▶ _Texte_:
Entre clichés et approche multifactorielle
Comment soigner au mieux les personnes bipolaires? « Il faut tout d’abord préciser qu’un diagnostic certain prend plusieurs années. Ensuite, il est important de trouver un médecin traitant qui soit en contact avec un médecin psychiatre qui connaît bien la problématique du trouble bipolaire. Il faut aussi trouver la bonne médication, la plus adaptée à la personne. Sans oublier le recours à la psycho-éducation, c’est-à-dire des groupes de parole où l’on explique ce qu’est la maladie, ce à quoi il faut être attentif au quotidien. Pour soigner la bipolarité, il faut donc une approche multifactorielle. »
La bipolarité, comme tout ce qui n’est pas bien connu, fait peur. Souvent vue comme dangereuse. Mais qu’en est-il vraiment, au-delà de ce cliché à la vie dure? « La dangerosité est assez relative. Il faut pouvoir, en entretien, évaluer le seuil à partir duquel l’individu pourrait ‘partir en vrille' », explique le psychologue. Et d’ajouter qu’il y a des processus qui peuvent contraindre quelqu’un à être hospitalisé. En section psychiatrique généralement. « Il en va ainsi si l’individu se met en danger, notamment par des comportements suicidaires ou mortifères. » Stéphane Waha intervient et souligne que le Funambule a certainement sauvé des vies par les groupes de parole. « Il faut savoir que 40 à 50% des bipolaires vont faire une tentative de suicide. Et la moitié va réussir. Il est donc important de poursuivre le dialogue pour briser cette volonté d’en finir. »
Vers une évolution positive
La bipolarité se guérit-elle? Clairement, non. Du moins actuellement. La réponse de Jean-Marc Priels est nette. Ceci dit, il tient à souligner qu’une expertise médicale de plus en plus poussée se met en place. La bipolarité se soigne, et plutôt bien. Avec une meilleure prise en charge de la personne bipolaire, et pas uniquement avec un traitement médicamenteux. Le succès rencontré par le Funambule en apporte la preuve. « Aujourd’hui, le bipolaire assume sa maladie, accepte d’en parler sans courir le risque d’être stigmatisé. Les personnes atteintes savent, que sous traitement, elles peuvent fonctionner comme vous et moi. Mais cela demande une vigilance constante pour rester dans un processus de rémission. »
La bipolarité sort enfin de l’ombre pour permettre à ceux qui en souffrent de mieux l’accepter et de ne plus être montrés du doigt. Un énorme pas a été franchi. D’autres doivent suivre.

▶ _Consigne_: Relevez toutes les phrases interrogatives du texte sur la bipolarité, dans l'ordre où elles apparaissent.

▶ _Extraits des entrées_:
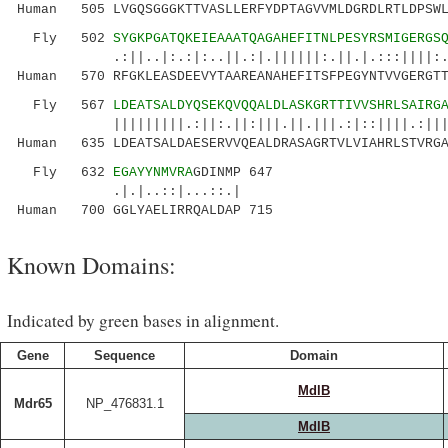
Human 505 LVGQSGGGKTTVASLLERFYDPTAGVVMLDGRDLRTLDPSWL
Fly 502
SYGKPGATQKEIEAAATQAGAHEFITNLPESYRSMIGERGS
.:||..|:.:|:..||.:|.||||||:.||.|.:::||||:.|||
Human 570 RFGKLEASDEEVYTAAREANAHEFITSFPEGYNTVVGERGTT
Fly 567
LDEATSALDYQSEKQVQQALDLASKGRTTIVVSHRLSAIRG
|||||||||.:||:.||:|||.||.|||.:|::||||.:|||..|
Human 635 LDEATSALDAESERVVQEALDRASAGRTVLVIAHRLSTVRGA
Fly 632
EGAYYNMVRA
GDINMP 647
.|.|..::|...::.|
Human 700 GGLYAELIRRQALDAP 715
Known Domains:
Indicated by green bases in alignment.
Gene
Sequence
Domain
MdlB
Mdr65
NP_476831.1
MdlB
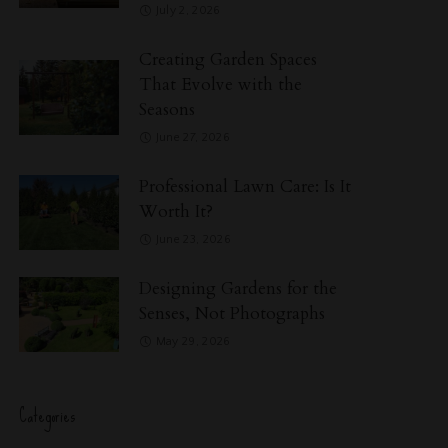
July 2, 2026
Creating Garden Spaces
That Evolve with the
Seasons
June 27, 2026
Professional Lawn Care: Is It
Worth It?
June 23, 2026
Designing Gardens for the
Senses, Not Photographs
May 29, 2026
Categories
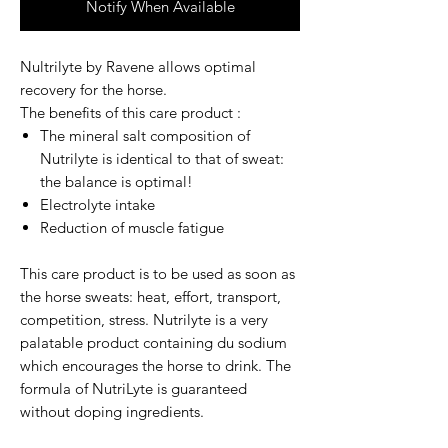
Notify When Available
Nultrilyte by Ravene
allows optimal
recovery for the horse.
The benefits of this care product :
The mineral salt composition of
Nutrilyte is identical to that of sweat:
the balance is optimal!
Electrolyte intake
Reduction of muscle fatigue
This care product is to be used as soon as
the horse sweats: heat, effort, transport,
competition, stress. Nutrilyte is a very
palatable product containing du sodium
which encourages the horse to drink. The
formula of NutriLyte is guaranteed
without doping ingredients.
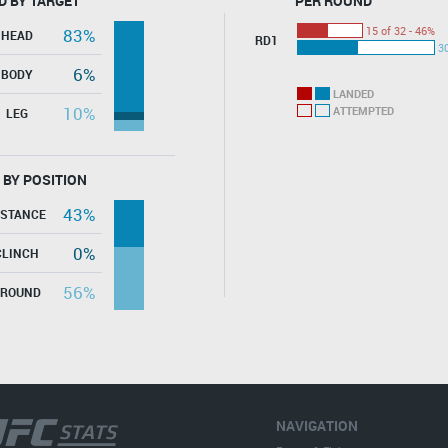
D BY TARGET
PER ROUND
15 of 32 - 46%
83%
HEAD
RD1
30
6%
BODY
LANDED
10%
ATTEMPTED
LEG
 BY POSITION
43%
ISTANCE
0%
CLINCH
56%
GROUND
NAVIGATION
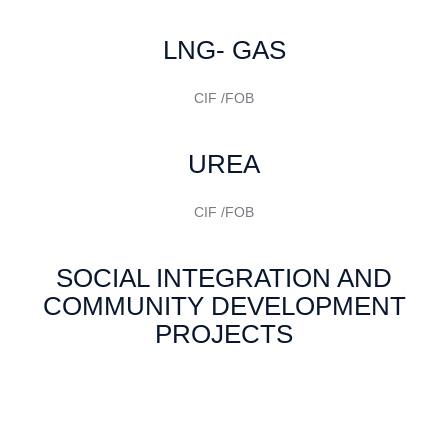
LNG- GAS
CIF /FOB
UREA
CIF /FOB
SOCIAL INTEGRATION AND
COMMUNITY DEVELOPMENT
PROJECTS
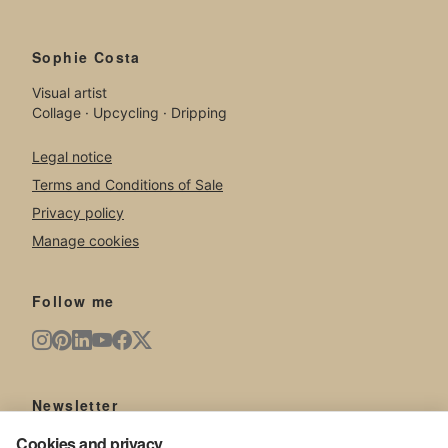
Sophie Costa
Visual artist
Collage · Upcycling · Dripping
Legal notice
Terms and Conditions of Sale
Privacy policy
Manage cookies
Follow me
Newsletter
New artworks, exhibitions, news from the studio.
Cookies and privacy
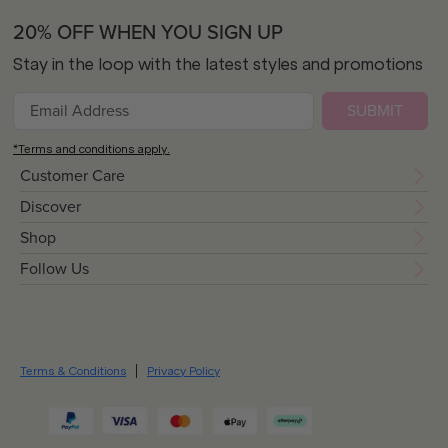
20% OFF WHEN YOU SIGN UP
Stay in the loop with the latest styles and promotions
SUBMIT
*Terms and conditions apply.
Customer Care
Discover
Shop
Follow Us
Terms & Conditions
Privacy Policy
--
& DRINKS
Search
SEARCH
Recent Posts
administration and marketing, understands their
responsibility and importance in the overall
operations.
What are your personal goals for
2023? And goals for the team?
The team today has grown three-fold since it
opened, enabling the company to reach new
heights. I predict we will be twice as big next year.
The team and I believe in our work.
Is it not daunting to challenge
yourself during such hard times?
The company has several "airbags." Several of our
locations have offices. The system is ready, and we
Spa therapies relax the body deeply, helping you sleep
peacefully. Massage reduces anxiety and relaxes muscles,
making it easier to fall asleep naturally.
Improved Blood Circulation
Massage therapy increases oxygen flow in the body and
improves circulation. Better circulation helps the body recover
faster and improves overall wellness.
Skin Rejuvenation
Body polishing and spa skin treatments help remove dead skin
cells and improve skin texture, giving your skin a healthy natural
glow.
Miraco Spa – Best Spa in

▶ _Réponse_:
Comment soigner au mieux les personnes bipolaires?
Mais qu'en est-il vraiment, au-delà de ce cliché à la vie dure?
La bipolarité se guérit-elle?